Earliest nationalist came from among teachers and lawyers; National Youth Movement led by H.O. Davies and Nnamdi Azikiwe; leader in Herbert Macauley, ed. of Daily News; ascendancy of NYM in Leg. Council (fnd. 1922), 1938; NYM agitating for dominion status within the British Commonwealth of Nations, 1938.

Nigeria’s first political party to have nationwide appeal was the NCNC, founded in 1944 when Azikiwe encouraged activists in the National Youth Movement to call a conference in Lagos of all major Nigerian organizations to ‘weld the heterogeneous masses of Nigeria into one solid bloc.’

1946 a new constitution was approved by the British Parliament and promulgated in Nigeria. Although it reserved effective power in the hands of the governor and his appointed executive council, the so-called Richards Constitution (after Governor Arthur Richards, who was responsible for its formulation) provided for an expanded Legislative Council empowered to deliberate on matters affecting the whole country.

The Northern People’s Congress (NPC) was organized in the late 1940s by a small group of Western-educated northern Muslims who obtained the assent of the emirs to form a political party capable of counterbalancing the activities of the southern-based parties.
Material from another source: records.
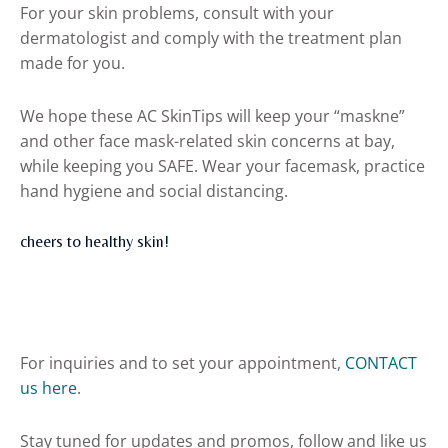
For your skin problems, consult with your
dermatologist and comply with the treatment plan
made for you.
We hope these AC SkinTips will keep your “maskne”
and other face mask-related skin concerns at bay,
while keeping you SAFE. Wear your facemask, practice
hand hygiene and social distancing.
cheers to healthy skin!
For inquiries and to set your appointment,
CONTACT
us here
.
Stay tuned for updates and promos, follow and like us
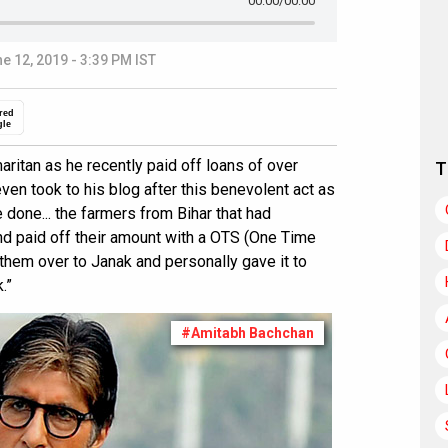
00:00
/00:00
e 12, 2019 - 3:39 PM IST
red
gle
ritan as he recently paid off loans of over
T
ven took to his blog after this benevolent act as
done... the farmers from Bihar that had
nd paid off their amount with a OTS (One Time
them over to Janak and personally gave it to
.”
#Amitabh Bachchan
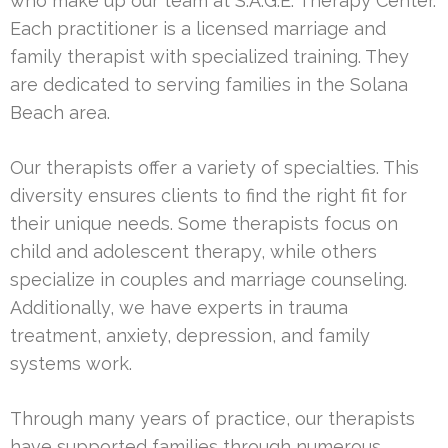
who make up our team at S.A.G.E. Therapy Center.
Each practitioner is a licensed marriage and
family therapist with specialized training. They
are dedicated to serving families in the Solana
Beach area.
Our therapists offer a variety of specialties. This
diversity ensures clients to find the right fit for
their unique needs. Some therapists focus on
child and adolescent therapy, while others
specialize in couples and marriage counseling.
Additionally, we have experts in trauma
treatment, anxiety, depression, and family
systems work.
Through many years of practice, our therapists
have supported families through numerous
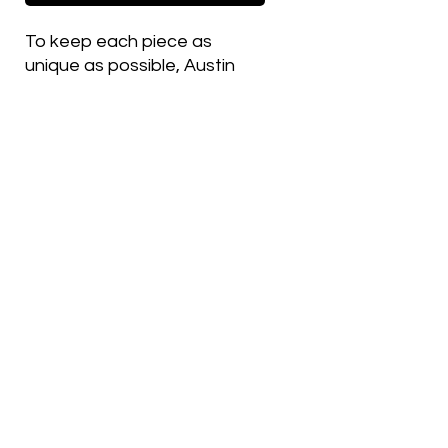
To keep each piece as
unique as possible, Austin
changes thread colors on
various details between
hats, which is why most
embroidered items in this
shop are made as single,
one-off versions.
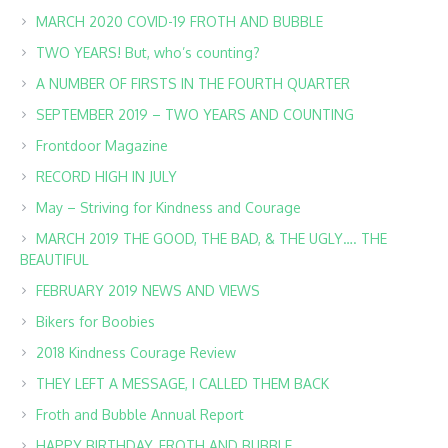
MARCH 2020 COVID-19 FROTH AND BUBBLE
TWO YEARS! But, who’s counting?
A NUMBER OF FIRSTS IN THE FOURTH QUARTER
SEPTEMBER 2019 – TWO YEARS AND COUNTING
Frontdoor Magazine
RECORD HIGH IN JULY
May – Striving for Kindness and Courage
MARCH 2019 THE GOOD, THE BAD, & THE UGLY…. THE
BEAUTIFUL
FEBRUARY 2019 NEWS AND VIEWS
Bikers for Boobies
2018 Kindness Courage Review
THEY LEFT A MESSAGE, I CALLED THEM BACK
Froth and Bubble Annual Report
HAPPY BIRTHDAY, FROTH AND BUBBLE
The Action Group arose in 1951 as a response to Igbo control of the National Council of Nigeria and the Cameroons (NCNC) - now led by Azikiwe -  and as a vehicle for Yoruba regionalism that resisted the concept of unitary government.

Separate bodies in three regions; formally self-governing in 1957; ethnic tensions

The most dramatic event, having a long-term effect on Nigeria’s economic development, was the discovery and exploitation of petroleum deposits. The search for oil, begun in 1908 and abandoned a few years later, was revived in 1937 by Shell and British Petroleum. Exploration was intensified in 1946, but the first commercial discovery did not occur until 1956, at Olobiri in the Niger Delta. In 1958 exportation of Nigerian oil was initiated at facilities constructed at Port Harcourt. Oil income was still marginal, but the prospects for continued economic expansion appeared bright and further accentuated political rivalries on the eve of independence. Port Harcourt estab. for oil export.

Election of the House of Representatives after the adoption of the 1954 constitution gave the NPC a total of seventy-nine seats, all from the Northern Region; governor’s Executive Council merged with the Council of Ministers in 1957; The preparation of a new federal constitution for an independent Nigeria was carried out at conferences held at Lancaster House in London in 1957 and 1958 and presided over by the British colonial secretary.

In 1959 election of enlarged House of Representatives Abubakar Tafawa Balewa asked tor form coalition government.